The tour included six stops where Jewish children had been hidden during the Nazi occupation and survived the war. There are no signs at the buildings where they were hiding but information about the places can be found in a new application, IWalk, on AppStore or GooglePlay. The information and interviews with the survivors have been compiled by the House of European History.

The need to remember

Margaritis Schinas surrounded by Marie-Colline Leroy and Dani Dayan at a moment of reflection after the walking tour along hiding places of Jewish children in Brussels, credit: EU

In his speeches, Dani Dayan quotes from diaries written by young people who were murdered in the Holocaust. They had dreams about what they wanted to achieve in life but when all hope was lost, they wanted most of all to be remembered.  He is worried about how the Holocaust will be remembered when the surviving witnesses have passed away but he has a ready answer.

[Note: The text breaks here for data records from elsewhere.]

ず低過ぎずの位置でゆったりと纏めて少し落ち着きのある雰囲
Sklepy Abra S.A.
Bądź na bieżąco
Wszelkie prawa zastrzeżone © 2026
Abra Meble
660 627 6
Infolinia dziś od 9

Remembrance should be based on four pillars, he explained. The first pillar is mourning but that is not enough to influence people. Knowledge is a second pillar. We owe it to the victims and for the future to know and document everything. Identification, the third pillar, means that all decent people should feel as if they themselves were liberated from the Nazi camps.

The fourth pillar is about lessons learned from the Holocaust. There are many lessons, some of them personal, but he quotes a famous poem about a hand. You can use it to write lyrics or hate speech, to do good or evil, it’s your choice.

“The fight against antisemitism is a fight for Europe’s democracy”, concluded Katharina von Schnurbein, the Commission coordinator against antisemitism. “Never again means now.”